Several of my like-minded friends have organized and invited me on trips this fall, but my schedule does not permit. Today I sit in my glass cage looking out over the heavily wooded city of Atlanta, yearning to get to the mountains beyond.
There's almost nothing about the experience that I don't like -finding a map and planning a route, the obligatory trip to REI to sample new gear and buy high-tech food, driving with friends to the trailhead, the sound of my MSR Pocket Rocket firing up to boil water after the first days' hike. Many of my most profound and enduring memories come from the trail - reclining against a tree during a hundred beautiful sunsets, watching in horror and amusement as a taller-than-expected bear stood up and grabbed our bear bag and helped himself to our food, coming uncomfortably close to death during a surprise spring snowstorm without winter gear.

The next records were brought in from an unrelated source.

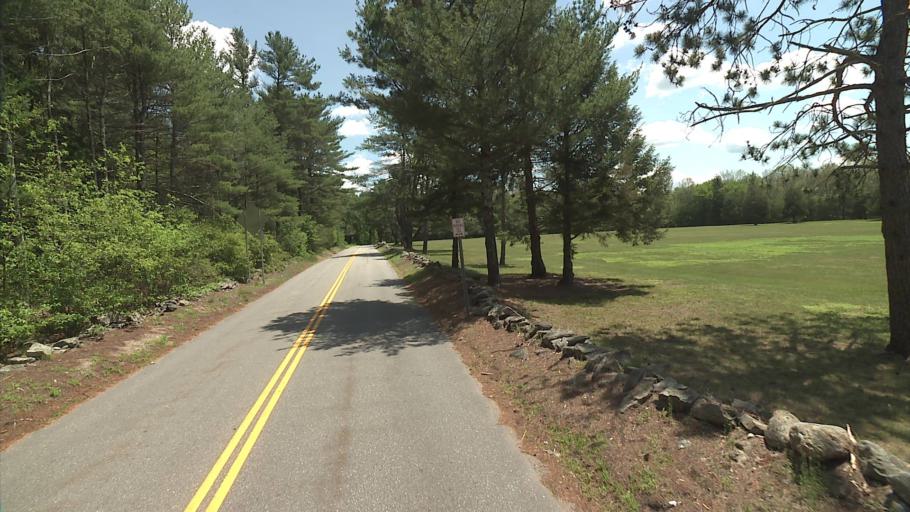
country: US
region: Connecticut
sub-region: New London County
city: Jewett City
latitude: 41.6079
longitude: -71.9180
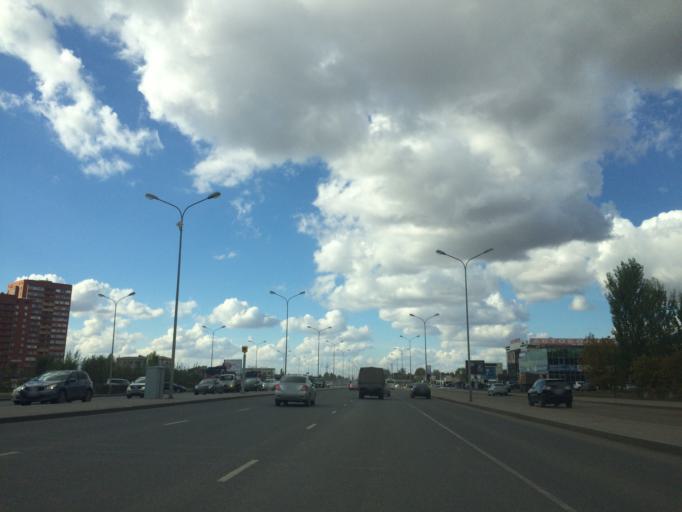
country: KZ
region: Astana Qalasy
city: Astana
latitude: 51.1806
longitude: 71.3785
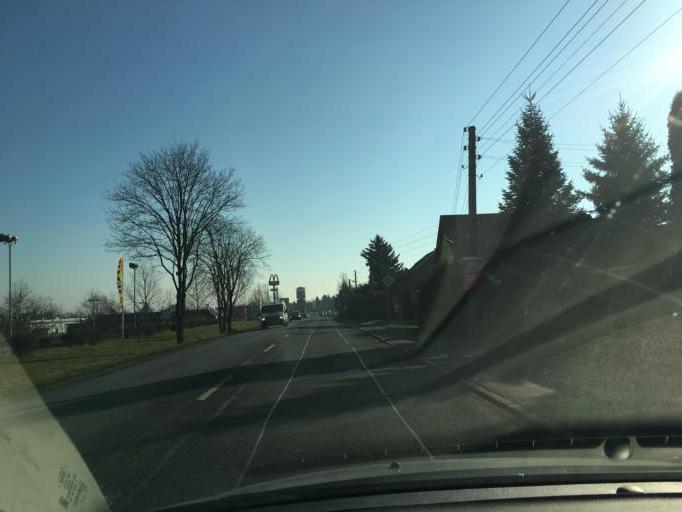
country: DE
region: Saxony
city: Grossposna
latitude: 51.2660
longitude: 12.4956
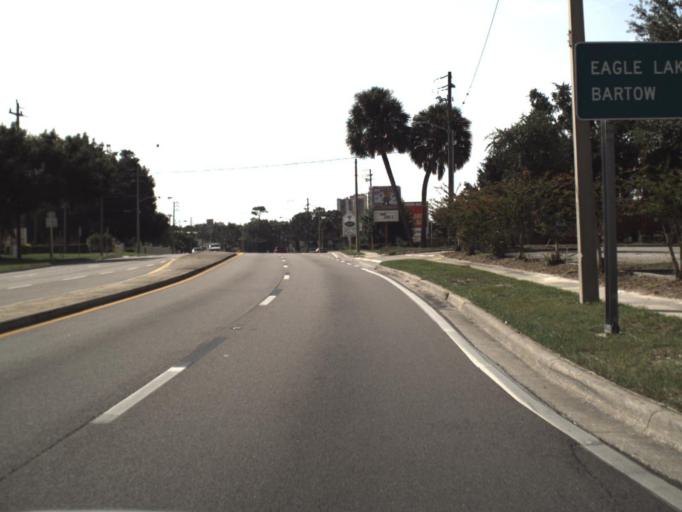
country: US
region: Florida
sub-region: Polk County
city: Winter Haven
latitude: 28.0423
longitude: -81.7349
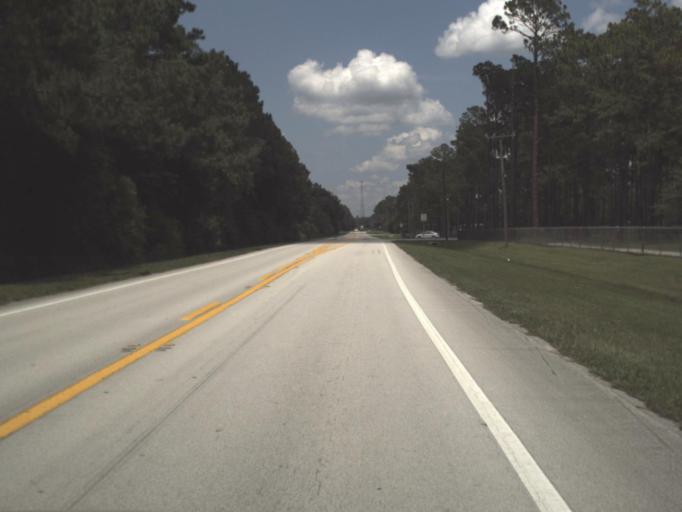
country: US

The experience can be primal and perspective-shaping, pushing me down into the "physiological" level of Maslow's Hierarchy of Needs. Instead of worrying about whether my 401K investment selections will perform, I'm wondering whether I'll find water before the next camp. For some, that would be stressful. For me, it's a rebirth.
But for this year I'll just have to remember adventures past and start planning for the next trip before another year passes without my waking to the smell of damp leaves and wood smoke, miles away from the nearest artificial thing.